Professor's Approach:
f(x)=$xe^x$ f(1)=$e$ f'(x)=$e^x+xe^x$ f'(1)=$2e$ f''(x)=$2e^x+xe^x$ f''(1)=3e
Resulting Taylor Series: $e+2e(x-1)+3/2e(x-1)^2$
My Approach: Find the first degree Taylor Series for $e^x$ centered around a = 1
Let g(x)=$e^x$ $g^n(x)$ = $e^x$ Therefore all coefficients are e for a=1.
Result: $e+e(x-1)$
To find the second degree polynomial of $xe^x$ simply multiply the previous Taylor series by x.
Result: $ex^2$
The issue is that these two answers are not equivalent. However, graphically, both are attempting to approximate $e^x$ around x=1. Professor's Approach in Green, My Approach in Blue: graphical image
Although I probably will not get my points back for this midterm problem, I need some closure as to why my approach is incorrect(if it is). After all, I have seen my approach used for problems such as the Maclaurin series of $xcosx$.

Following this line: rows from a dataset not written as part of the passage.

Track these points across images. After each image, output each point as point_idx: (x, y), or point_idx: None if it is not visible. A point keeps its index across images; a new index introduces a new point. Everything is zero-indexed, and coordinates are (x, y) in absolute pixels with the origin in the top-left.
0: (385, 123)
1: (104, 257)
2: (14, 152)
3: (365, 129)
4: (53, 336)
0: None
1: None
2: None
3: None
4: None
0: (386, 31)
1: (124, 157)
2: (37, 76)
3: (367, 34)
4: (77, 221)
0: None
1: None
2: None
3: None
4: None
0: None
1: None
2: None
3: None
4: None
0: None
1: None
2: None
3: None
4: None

Your final answer is centered at $0$, not at $1$ so it doesn't really make sense. It is also wrong as you are missing part of the second order term as you will see below. You take the first order Taylor series of $e^x$: $$ e^x = e + e(x-1) + O(x-1)^2$$ Multiplying by $x = 1 + (x-1)$ (so to get an answer centered at $1$) gives $$ xe^x = e + 2e(x-1) + e(x-1)^2 + O(x-1)^2.$$ But this is NOT what you want as you are still missing part of your order two term. You need a second order Taylor series for $e^x$: $$ e^x = e + e(x-1) + \frac{1}{2}e(x-1)^2 + O(x-1)^3. $$ Now when we multiply by $1 + (x-1)$ we get $$ xe^x = e + 2e(x-1) + \frac{3}{2}e(x-1)^2 + O(x-1)^3$$ as desired.